DIRECTIONS
Answer these questions from the forum thread:
1. What number is given for the Veritas jointer plane Jeffrey Cole is considering?
2. Which plane does the reply say its writer owns?
3. Which adjuster does the reply's writer prefer?

[[ PASSAGE open ]]

Originally Posted by
Jeffrey Cole
Good morning, I wish to buy a jointer plane that I will use for jointing boards to glue up into larger panels and then use the plane to flatten the new panel if needed. I am looking at the Veritas Jointer plane # 05P37.71. Then I see their Custom Bench Planes and wonder if there is enough reason for a novice woodworker to go with that custom model. All very confusing to me.
Any help and advise will be very appreciated!!
Thank you for your time!!
Jeffrey
I have the Veritas Custom Jack Plane (#5), and love it. The adjustable mouth is, to my mind, a much more convenient method of varying shaving width than moving the frog. Both, of course, do work, but there is easy peasy (adjustable mouth), simple (Bedrock frog) and annoying (standard frog). My "desert island bench plane" would be either the Custom Jack or Low Angle Jack. I also prefer the Norris adjuster, likely because I've spent too much time futzing with the standard lateral adjuster on older mid quality planes.

[[ PASSAGE closed ]]
[[ RECORDED DATA open ]]

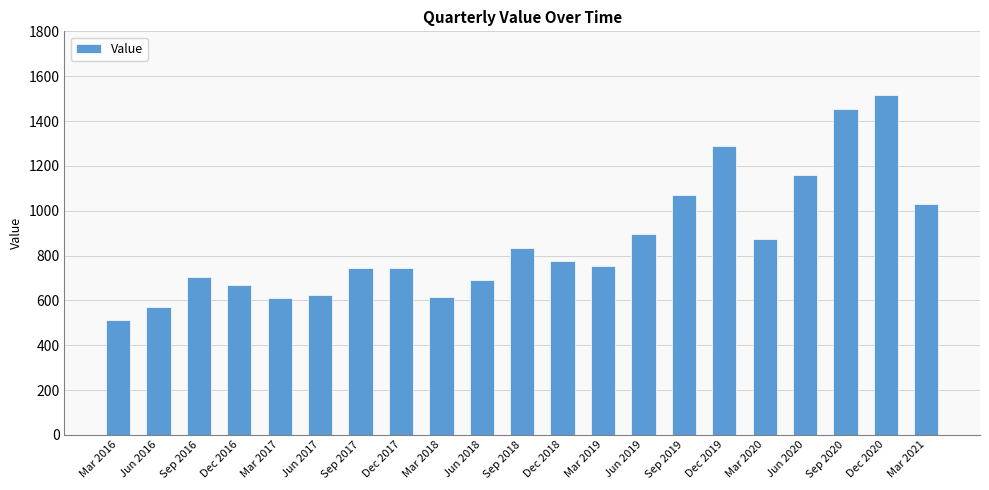

What is the greatest value displayed?

1515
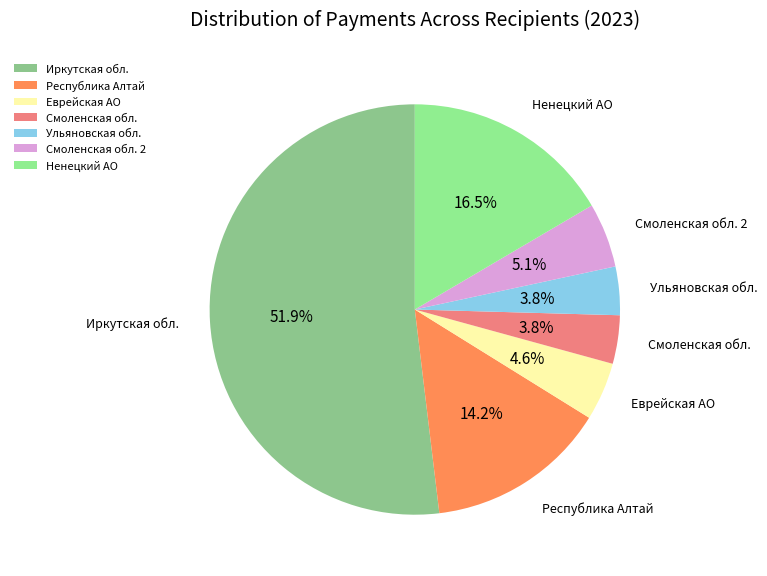

How many slices are in this pie chart?

7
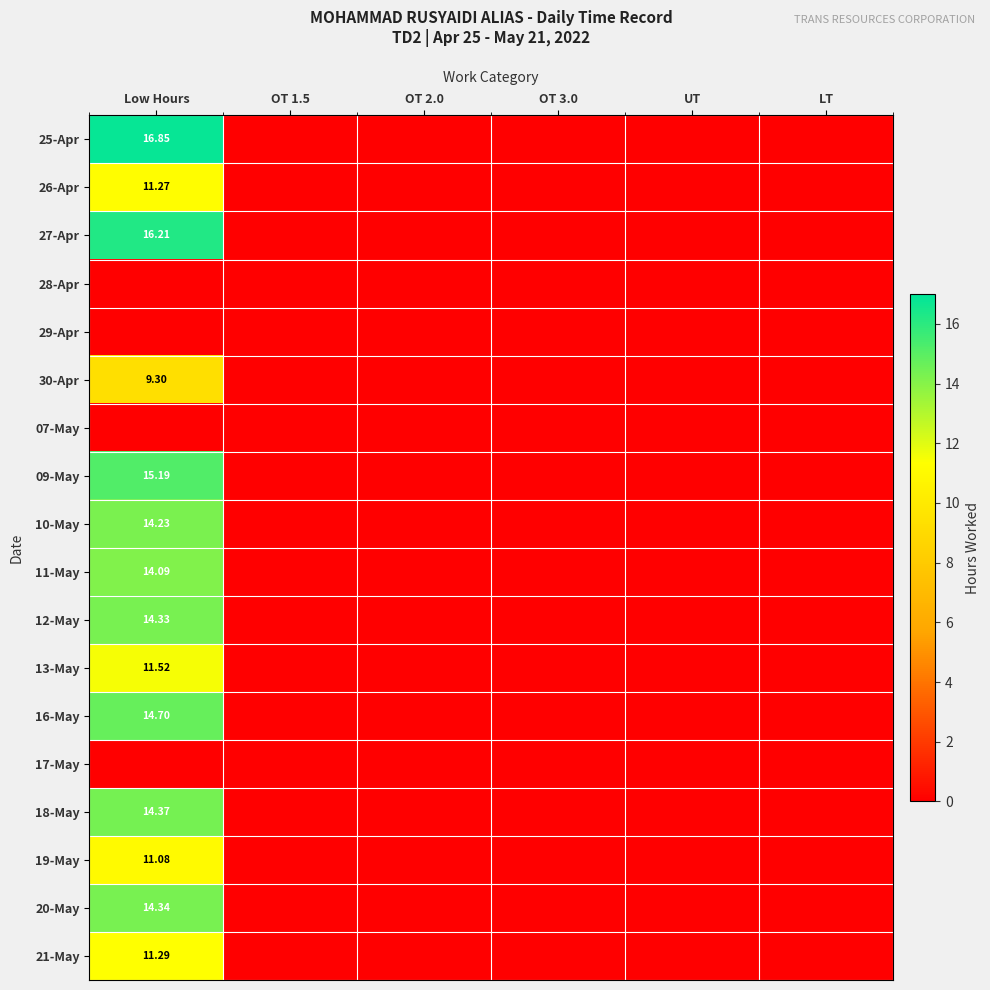

Rank the series by their maximum value, from highest to lowest.

25-Apr, 27-Apr, 09-May, 16-May, 18-May, 20-May, 12-May, 10-May, 11-May, 13-May, 21-May, 26-Apr, 19-May, 30-Apr, 28-Apr, 29-Apr, 07-May, 17-May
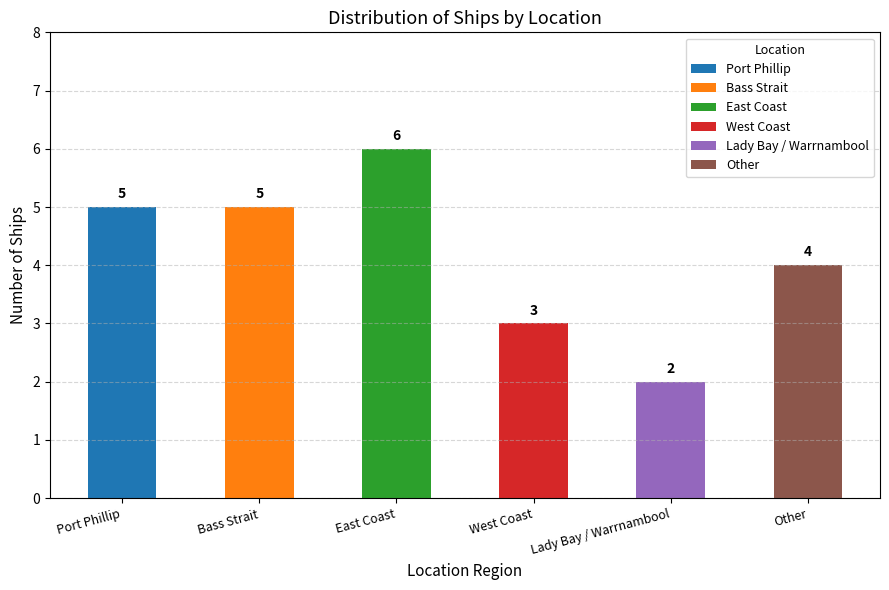

What is the ratio of the value at East Coast to the value at Lady Bay / Warrnambool?

3.0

[[ RECORDED DATA closed ]]

TASK RESPONSE
1. #05P37.71
2. The Veritas Custom Jack Plane (#5)
3. The Norris adjuster